I can’t blame my parents completely. I’ve made poor choices. My issues are my own. But I did learn from them. I learned from watching. They taught me excellent things separately. My Dad taught me how to play softball, how to be financially responsible, what it means to be a hard worker, and so much more. My Mom literally taught me logical thinking, empathy, how to show people respect, how to write a great paper, how to study, how to be a woman, and so many things I could never name. But together… they weren’t a good couple. They weren’t a good example of what a marriage or a relationship should be. They’re all I had to model against, though… their relationship is the only one got to see, day in and day out.

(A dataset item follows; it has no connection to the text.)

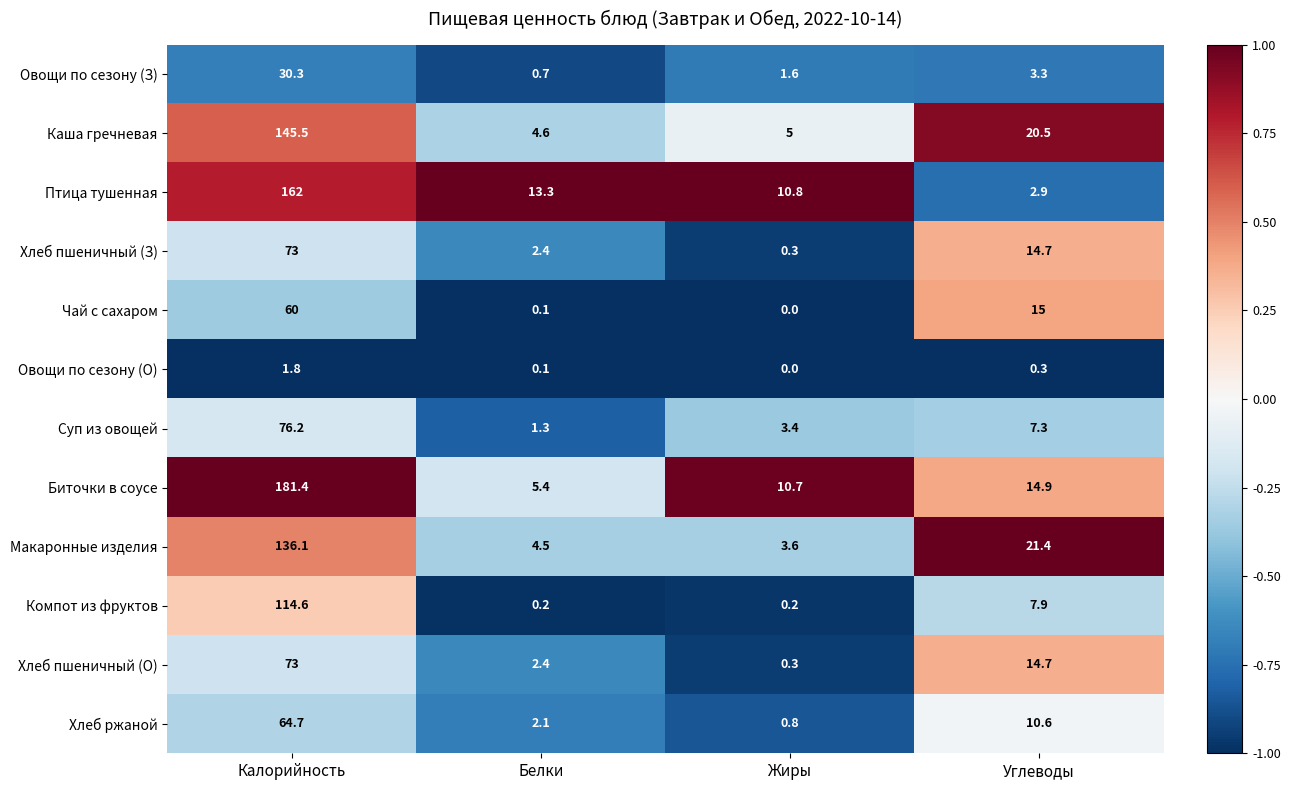

Which series has the widest spread of values?

Биточки в соусе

I tell you that story to tell you this – I may not be a parent, but I was a kid of parents who should have divorced long before they did. Children deserve an example of a healthy relationship. I know some people with children think that holding onto something broken that makes them unhappy is somehow the best choice for their kids. It’s not. A situation that makes you miserable is not healthy for anyone, your kids especially. It doesn’t set a good example. Neither does sticking around after being betrayed and lied to, over and over. Kids seek out the type of marriage that they see their parents display. It’s a subconscious choice that takes a lot of hard work to fight against. No matter what you SAY to them, it is what you DO that makes all of the difference. When you have an unhealthy example, that’s what you gravitate towards, even if you think you know better. How do I know? I lived it.
What other excuses do you tell yourself to justify staying in a bad situation? If you really looked at them, these excuses that you tell yourself, how valid would they be? How many other people deal with the same circumstances and come out just fine?